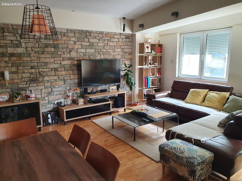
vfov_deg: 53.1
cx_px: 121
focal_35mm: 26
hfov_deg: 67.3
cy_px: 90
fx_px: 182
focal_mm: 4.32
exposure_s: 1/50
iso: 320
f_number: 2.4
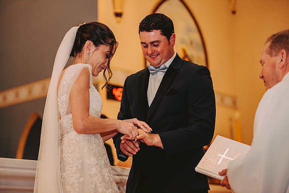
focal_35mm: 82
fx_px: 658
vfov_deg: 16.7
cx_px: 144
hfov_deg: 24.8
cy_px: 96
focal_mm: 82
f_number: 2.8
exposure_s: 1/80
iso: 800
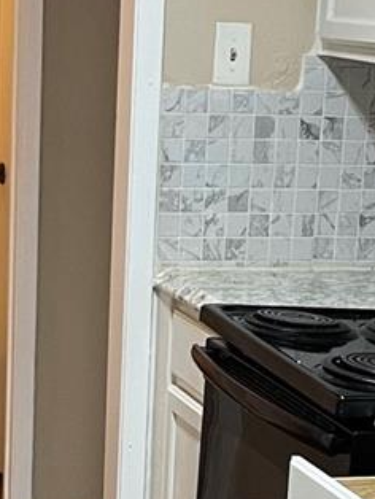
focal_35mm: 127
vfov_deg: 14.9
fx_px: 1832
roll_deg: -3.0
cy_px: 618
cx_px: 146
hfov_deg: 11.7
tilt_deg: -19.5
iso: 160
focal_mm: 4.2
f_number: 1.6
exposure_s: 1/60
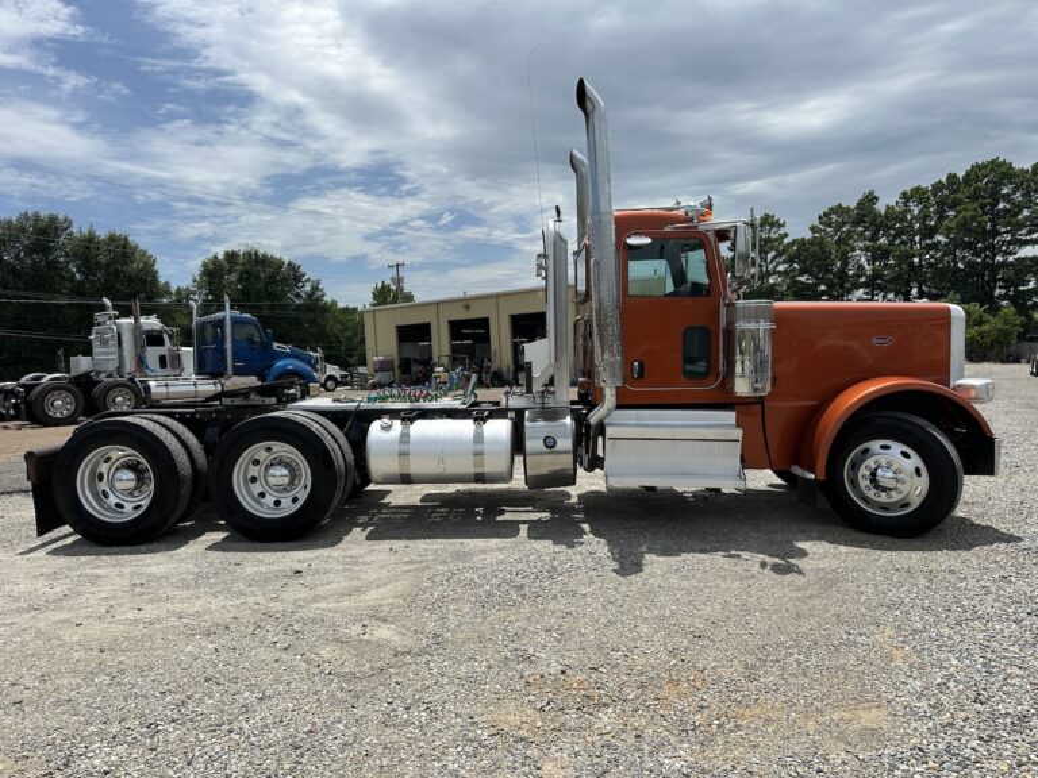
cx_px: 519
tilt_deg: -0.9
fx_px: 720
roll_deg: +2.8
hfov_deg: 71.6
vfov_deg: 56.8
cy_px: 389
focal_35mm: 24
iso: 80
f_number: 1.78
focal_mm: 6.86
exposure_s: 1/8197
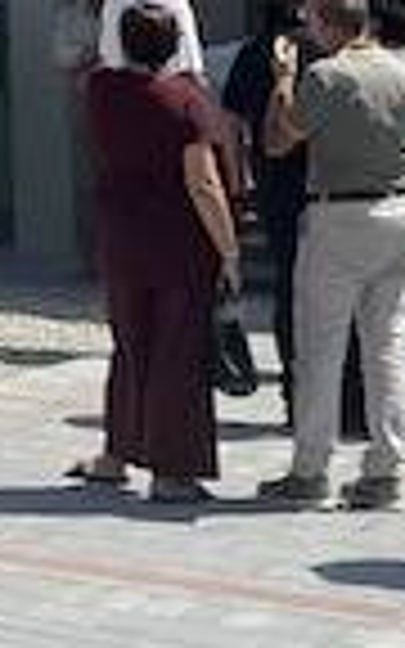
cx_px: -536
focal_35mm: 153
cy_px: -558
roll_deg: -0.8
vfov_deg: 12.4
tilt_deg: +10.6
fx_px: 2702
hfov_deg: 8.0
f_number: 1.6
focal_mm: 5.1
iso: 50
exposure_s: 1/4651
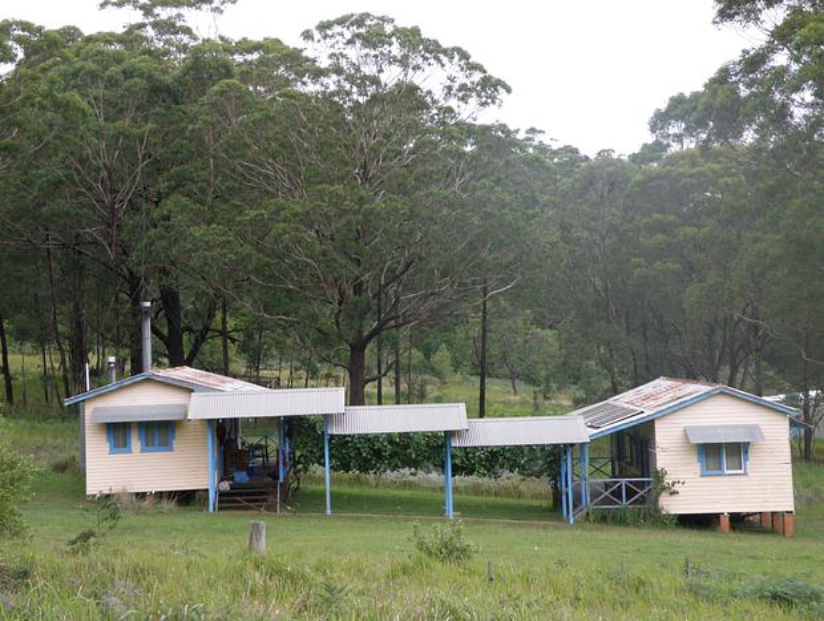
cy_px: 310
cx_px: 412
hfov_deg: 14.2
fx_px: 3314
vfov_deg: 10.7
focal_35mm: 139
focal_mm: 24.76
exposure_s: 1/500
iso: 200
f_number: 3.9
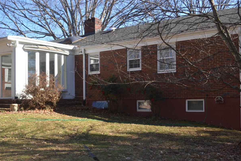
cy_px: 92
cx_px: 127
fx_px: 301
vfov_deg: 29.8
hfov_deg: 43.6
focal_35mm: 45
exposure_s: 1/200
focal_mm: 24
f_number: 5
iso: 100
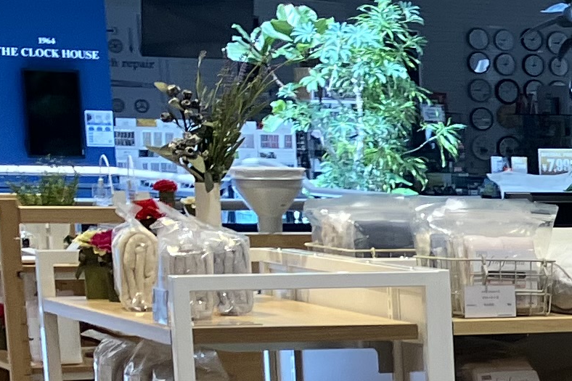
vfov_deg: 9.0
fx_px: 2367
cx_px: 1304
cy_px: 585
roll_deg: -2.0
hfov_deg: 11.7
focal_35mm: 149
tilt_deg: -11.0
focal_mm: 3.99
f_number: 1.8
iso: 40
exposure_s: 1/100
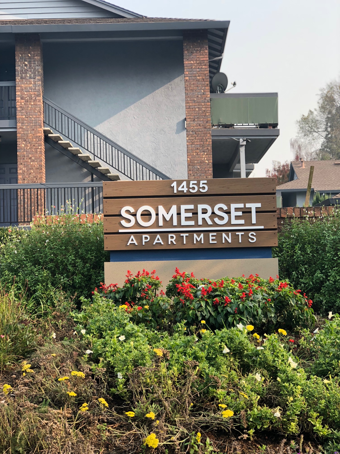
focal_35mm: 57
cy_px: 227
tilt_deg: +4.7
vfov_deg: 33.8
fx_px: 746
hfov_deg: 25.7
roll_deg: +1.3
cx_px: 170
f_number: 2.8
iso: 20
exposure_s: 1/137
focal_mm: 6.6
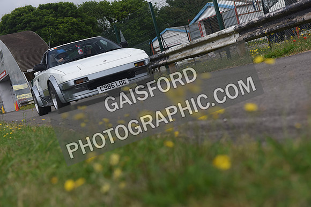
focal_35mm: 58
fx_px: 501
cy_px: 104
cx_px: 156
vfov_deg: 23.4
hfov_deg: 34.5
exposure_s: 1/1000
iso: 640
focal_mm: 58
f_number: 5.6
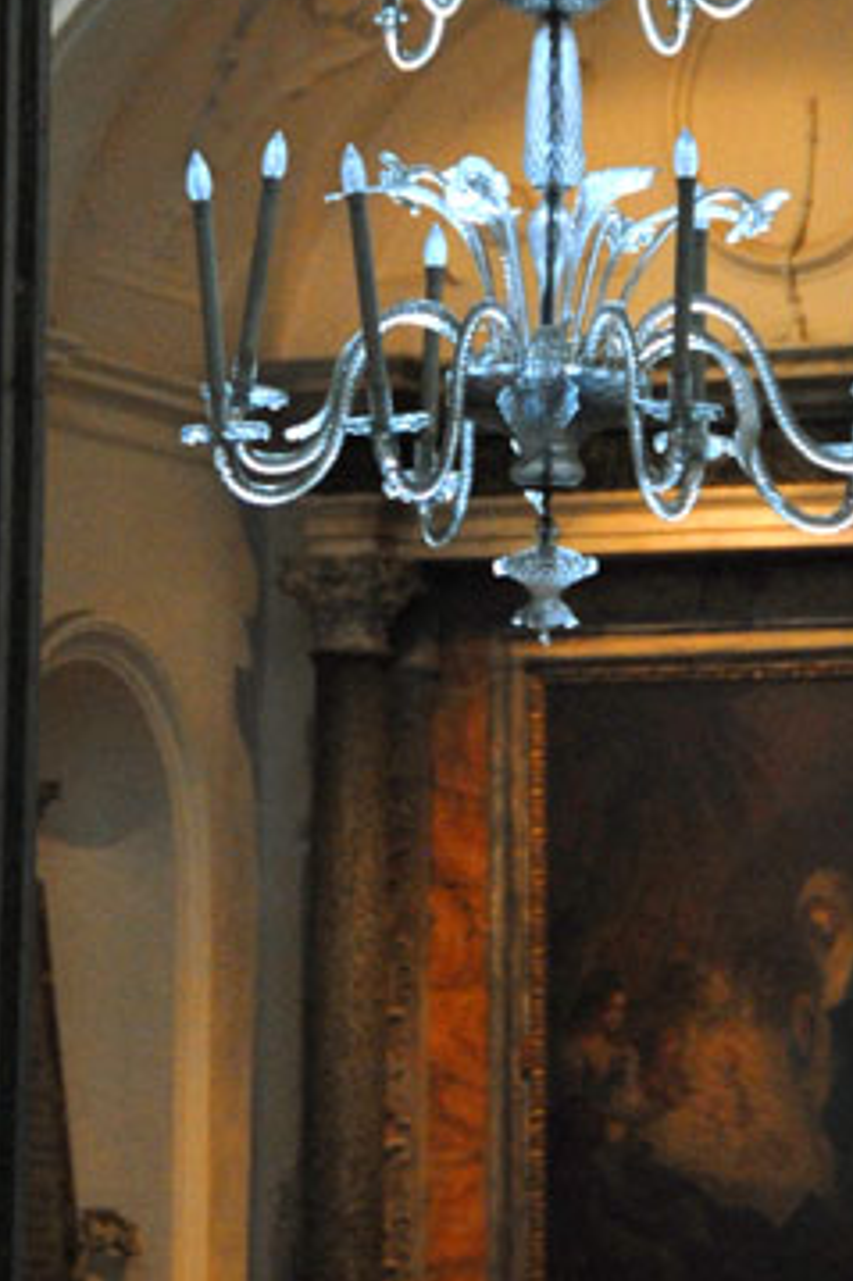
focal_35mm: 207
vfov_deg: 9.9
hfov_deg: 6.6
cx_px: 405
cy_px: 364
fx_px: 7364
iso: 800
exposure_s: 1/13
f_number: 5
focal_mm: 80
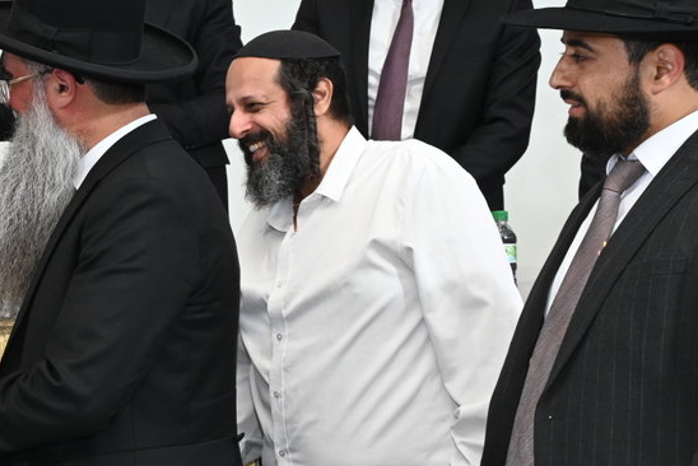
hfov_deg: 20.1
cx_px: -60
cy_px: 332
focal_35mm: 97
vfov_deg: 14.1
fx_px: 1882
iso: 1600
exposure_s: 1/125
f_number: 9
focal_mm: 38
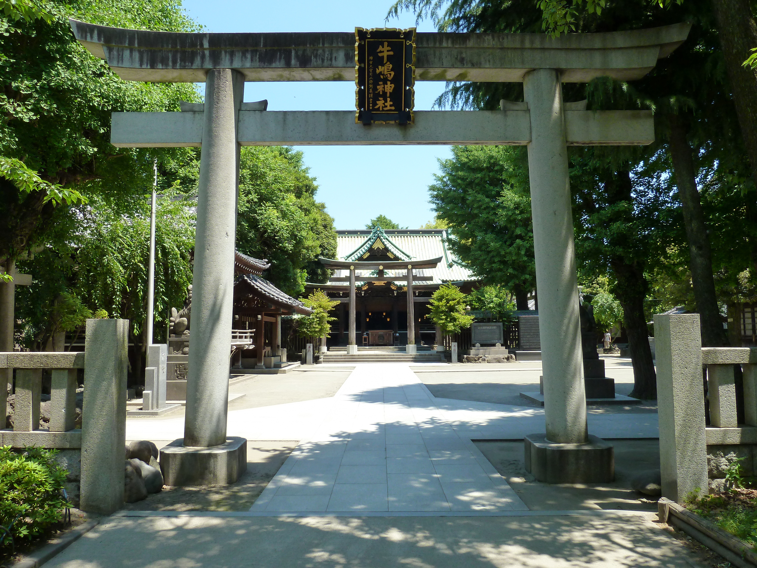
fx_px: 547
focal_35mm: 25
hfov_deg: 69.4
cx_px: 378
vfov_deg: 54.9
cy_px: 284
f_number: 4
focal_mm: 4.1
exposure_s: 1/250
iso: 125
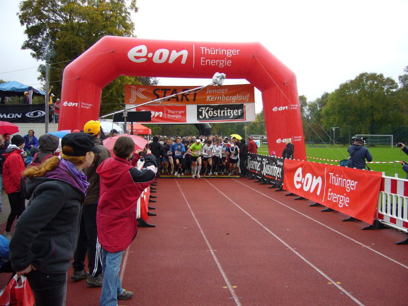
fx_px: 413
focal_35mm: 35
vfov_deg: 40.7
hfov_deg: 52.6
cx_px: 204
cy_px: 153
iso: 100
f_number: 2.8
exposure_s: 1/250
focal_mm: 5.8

********************

## EXERCISE DESCRIPTION
Set down the material above exactly as it reads, but not its pictures.

## RESPONSE TO THIS EXERCISE
vfov_deg: 53.1
cx_px: 121
focal_35mm: 26
hfov_deg: 67.3
cy_px: 90
fx_px: 182
focal_mm: 4.32
exposure_s: 1/50
iso: 320
f_number: 2.4
focal_35mm: 82
fx_px: 658
vfov_deg: 16.7
cx_px: 144
hfov_deg: 24.8
cy_px: 96
focal_mm: 82
f_number: 2.8
exposure_s: 1/80
iso: 800
focal_35mm: 127
vfov_deg: 14.9
fx_px: 1832
roll_deg: -3.0
cy_px: 618
cx_px: 146
hfov_deg: 11.7
tilt_deg: -19.5
iso: 160
focal_mm: 4.2
f_number: 1.6
exposure_s: 1/60
cx_px: 519
tilt_deg: -0.9
fx_px: 720
roll_deg: +2.8
hfov_deg: 71.6
vfov_deg: 56.8
cy_px: 389
focal_35mm: 24
iso: 80
f_number: 1.78
focal_mm: 6.86
exposure_s: 1/8197
cx_px: -536
focal_35mm: 153
cy_px: -558
roll_deg: -0.8
vfov_deg: 12.4
tilt_deg: +10.6
fx_px: 2702
hfov_deg: 8.0
f_number: 1.6
focal_mm: 5.1
iso: 50
exposure_s: 1/4651
cy_px: 310
cx_px: 412
hfov_deg: 14.2
fx_px: 3314
vfov_deg: 10.7
focal_35mm: 139
focal_mm: 24.76
exposure_s: 1/500
iso: 200
f_number: 3.9
cy_px: 92
cx_px: 127
fx_px: 301
vfov_deg: 29.8
hfov_deg: 43.6
focal_35mm: 45
exposure_s: 1/200
focal_mm: 24
f_number: 5
iso: 100
vfov_deg: 9.0
fx_px: 2367
cx_px: 1304
cy_px: 585
roll_deg: -2.0
hfov_deg: 11.7
focal_35mm: 149
tilt_deg: -11.0
focal_mm: 3.99
f_number: 1.8
iso: 40
exposure_s: 1/100
focal_35mm: 57
cy_px: 227
tilt_deg: +4.7
vfov_deg: 33.8
fx_px: 746
hfov_deg: 25.7
roll_deg: +1.3
cx_px: 170
f_number: 2.8
iso: 20
exposure_s: 1/137
focal_mm: 6.6
focal_35mm: 58
fx_px: 501
cy_px: 104
cx_px: 156
vfov_deg: 23.4
hfov_deg: 34.5
exposure_s: 1/1000
iso: 640
focal_mm: 58
f_number: 5.6
focal_35mm: 207
vfov_deg: 9.9
hfov_deg: 6.6
cx_px: 405
cy_px: 364
fx_px: 7364
iso: 800
exposure_s: 1/13
f_number: 5
focal_mm: 80
hfov_deg: 20.1
cx_px: -60
cy_px: 332
focal_35mm: 97
vfov_deg: 14.1
fx_px: 1882
iso: 1600
exposure_s: 1/125
f_number: 9
focal_mm: 38
fx_px: 547
focal_35mm: 25
hfov_deg: 69.4
cx_px: 378
vfov_deg: 54.9
cy_px: 284
f_number: 4
focal_mm: 4.1
exposure_s: 1/250
iso: 125
fx_px: 413
focal_35mm: 35
vfov_deg: 40.7
hfov_deg: 52.6
cx_px: 204
cy_px: 153
iso: 100
f_number: 2.8
exposure_s: 1/250
focal_mm: 5.8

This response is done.